Document extract —

-------

R: I've never really thought about it, to be honest with you, since I don't particularly follow them. If I'm pushed on it, maybe, maybe James McAvoy, but I don't even know if he lives in my country anymore. He played Professor X in the latter X-Men movies.

M: Do you want to be a celebrity?

R: Oh, I think I'd sooner die, to be honest with you. Fame and fortune don't really seem to bring people much in the way of happiness or good living. Very few celebrities seem to be like well-grounded people or have a good relationship with reality. So I think I would rather be like reasonably well known for doing the right things rather than just famous for anything and have all of this money and power that doesn't actually improve my life in any way.

M: Do you read news about celebrities?

R: Outside of glancing at the occasional article and headline in the passing, no. I mean, I'd rather build up my life than, oh, focus on the trivialities of someone else's.

M: Have you ever met celebrities or pop stars?

R: I have indeed. I have met several comedians, journalists and singers. And I managed to get completely star-struck each time. So it's not really something that you get used to, I'm afraid. And I even have some autographed material from them, which makes for interesting keepsakes. I'm not sure they're worth much, but it's interesting to have.

M: Do you believe that the news stories about famous people are true?

R: I guess that depends on what is being covered and the publications covering it, when you think about it. I mean, for example, let's say it's someone's birthday in a reputable broadsheet, then I think the facts are pretty much beyond dispute there. Whereas if it's some kind of salacious gossip in some kind of tabloid, then I think nothing gets further from established truth than that. And I'm not going to invest much faith or interest in it.

-------

What to work on —
Rewrite the part of the interview about celebrities starting with "R: I have indeed." and going on through "interest in it.", using "souvenirs" in place of "keepsakes".

Supplied material —

-------

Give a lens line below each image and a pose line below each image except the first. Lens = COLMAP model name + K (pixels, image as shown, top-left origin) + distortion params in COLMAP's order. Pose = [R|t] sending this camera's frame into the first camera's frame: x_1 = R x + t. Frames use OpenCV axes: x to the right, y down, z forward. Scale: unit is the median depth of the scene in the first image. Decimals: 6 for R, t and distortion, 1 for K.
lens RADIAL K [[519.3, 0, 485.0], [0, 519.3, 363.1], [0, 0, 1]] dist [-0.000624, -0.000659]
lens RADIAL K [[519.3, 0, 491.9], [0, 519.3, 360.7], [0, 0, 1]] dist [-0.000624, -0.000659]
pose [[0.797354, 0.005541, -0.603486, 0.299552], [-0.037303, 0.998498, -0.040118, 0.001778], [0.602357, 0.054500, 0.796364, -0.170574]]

-------

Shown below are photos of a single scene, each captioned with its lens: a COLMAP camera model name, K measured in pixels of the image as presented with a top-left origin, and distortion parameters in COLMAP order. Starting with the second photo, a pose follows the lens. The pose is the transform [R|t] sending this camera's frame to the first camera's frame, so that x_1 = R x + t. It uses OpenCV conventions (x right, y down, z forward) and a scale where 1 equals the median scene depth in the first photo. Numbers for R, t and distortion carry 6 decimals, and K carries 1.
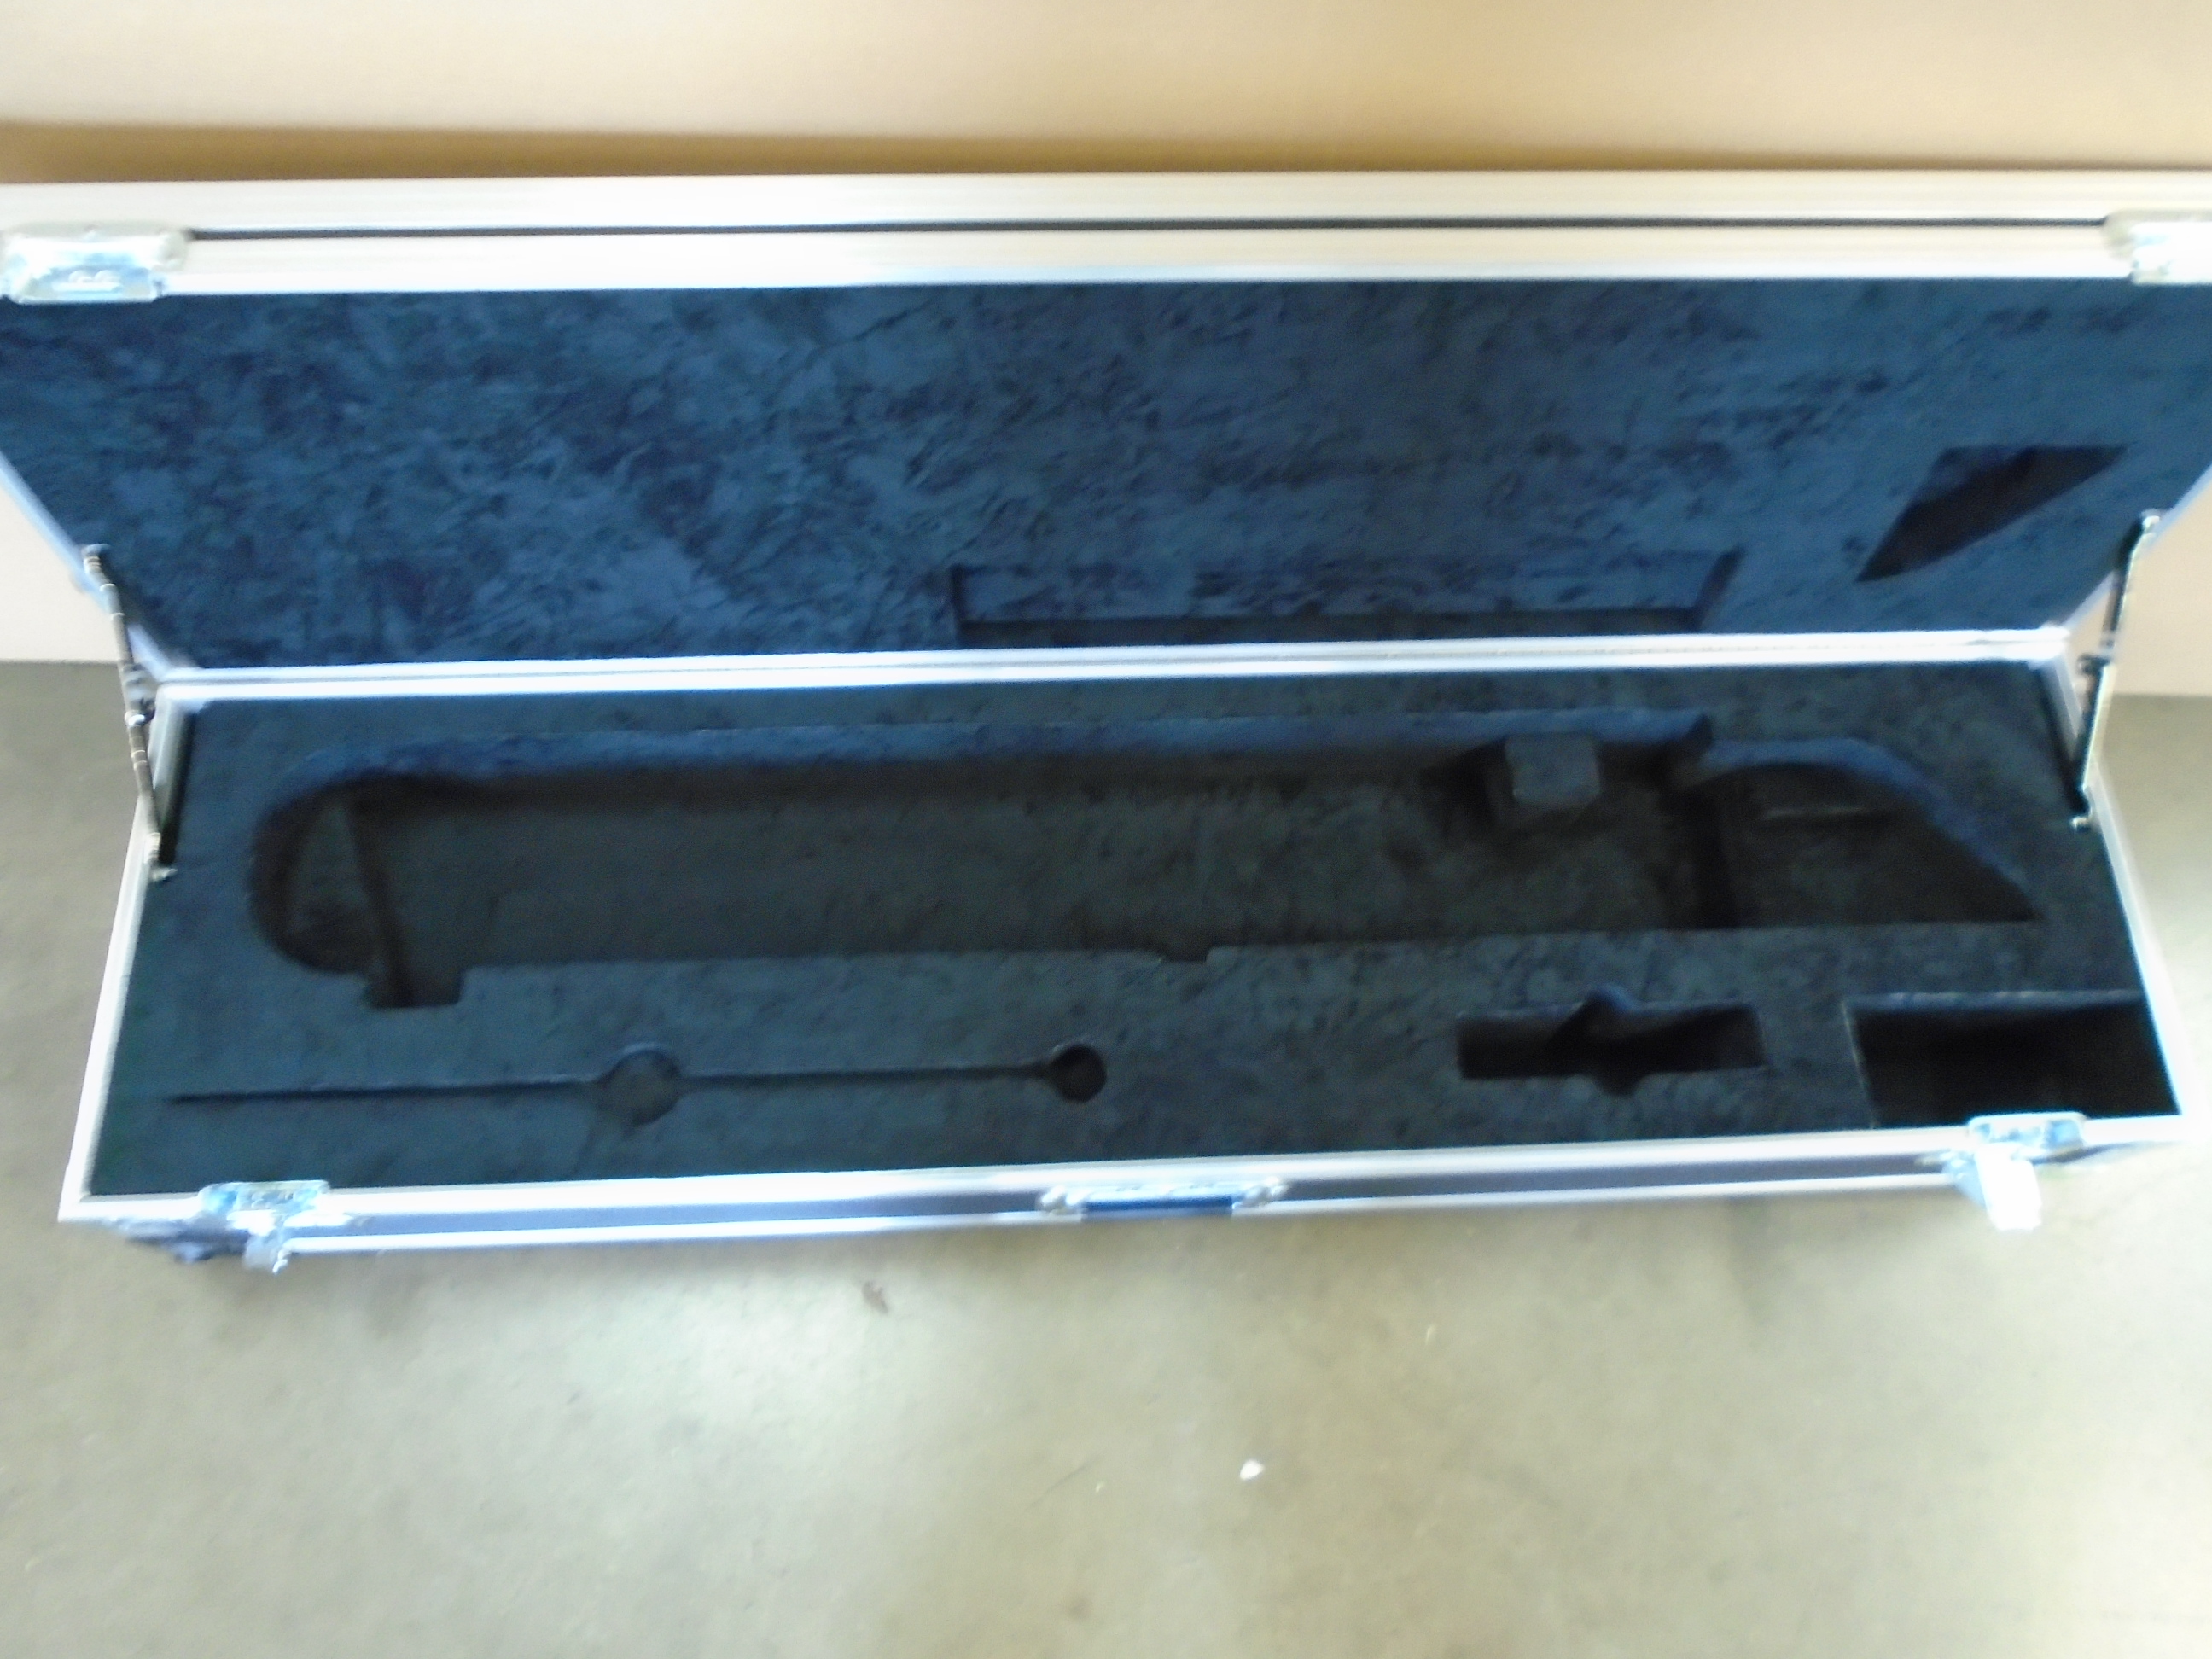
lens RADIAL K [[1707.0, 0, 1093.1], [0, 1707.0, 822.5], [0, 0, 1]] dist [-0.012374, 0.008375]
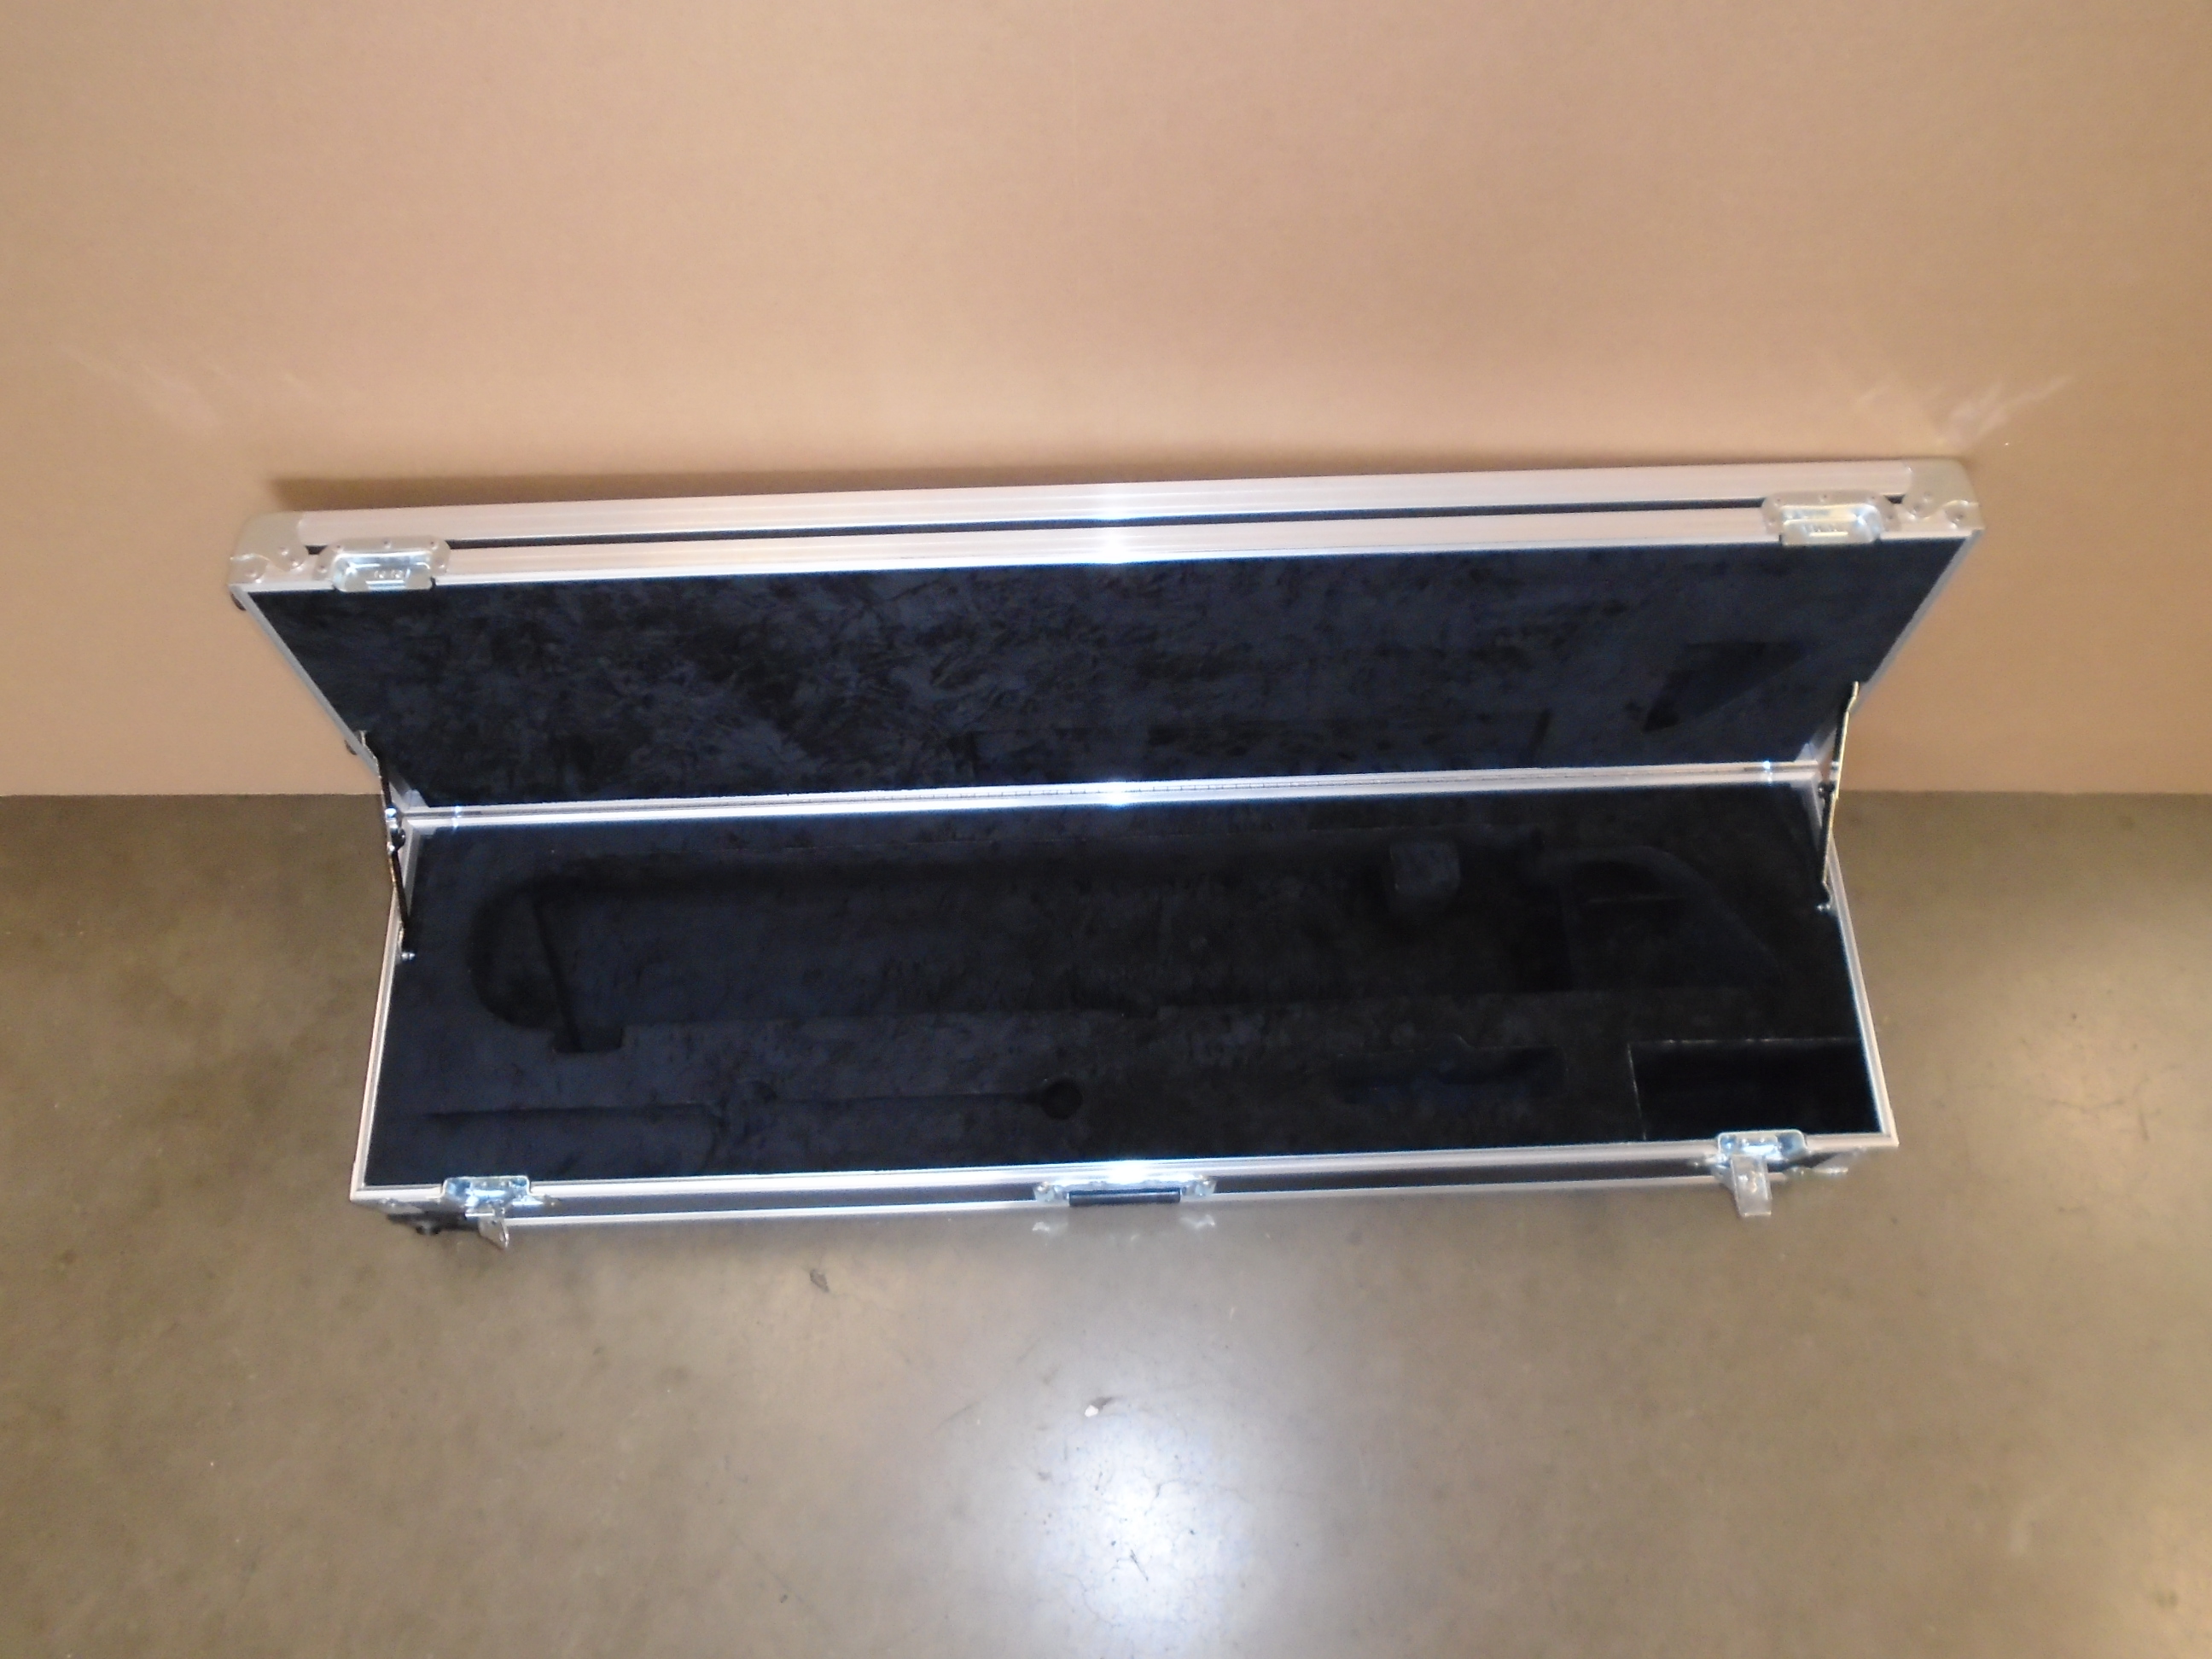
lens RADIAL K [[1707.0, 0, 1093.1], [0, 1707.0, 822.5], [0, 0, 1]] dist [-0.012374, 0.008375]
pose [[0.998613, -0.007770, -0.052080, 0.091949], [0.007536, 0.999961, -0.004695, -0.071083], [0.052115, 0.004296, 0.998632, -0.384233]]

-------

Exercise solution —
R: I have indeed. I have met several comedians, journalists and singers. And I managed to get completely star-struck each time. So it's not really something that you get used to, I'm afraid. And I even have some autographed material from them, which makes for interesting souvenirs. I'm not sure they're worth much, but it's interesting to have.

M: Do you believe that the news stories about famous people are true?

R: I guess that depends on what is being covered and the publications covering it, when you think about it. I mean, for example, let's say it's someone's birthday in a reputable broadsheet, then I think the facts are pretty much beyond dispute there. Whereas if it's some kind of salacious gossip in some kind of tabloid, then I think nothing gets further from established truth than that. And I'm not going to invest much faith or interest in it.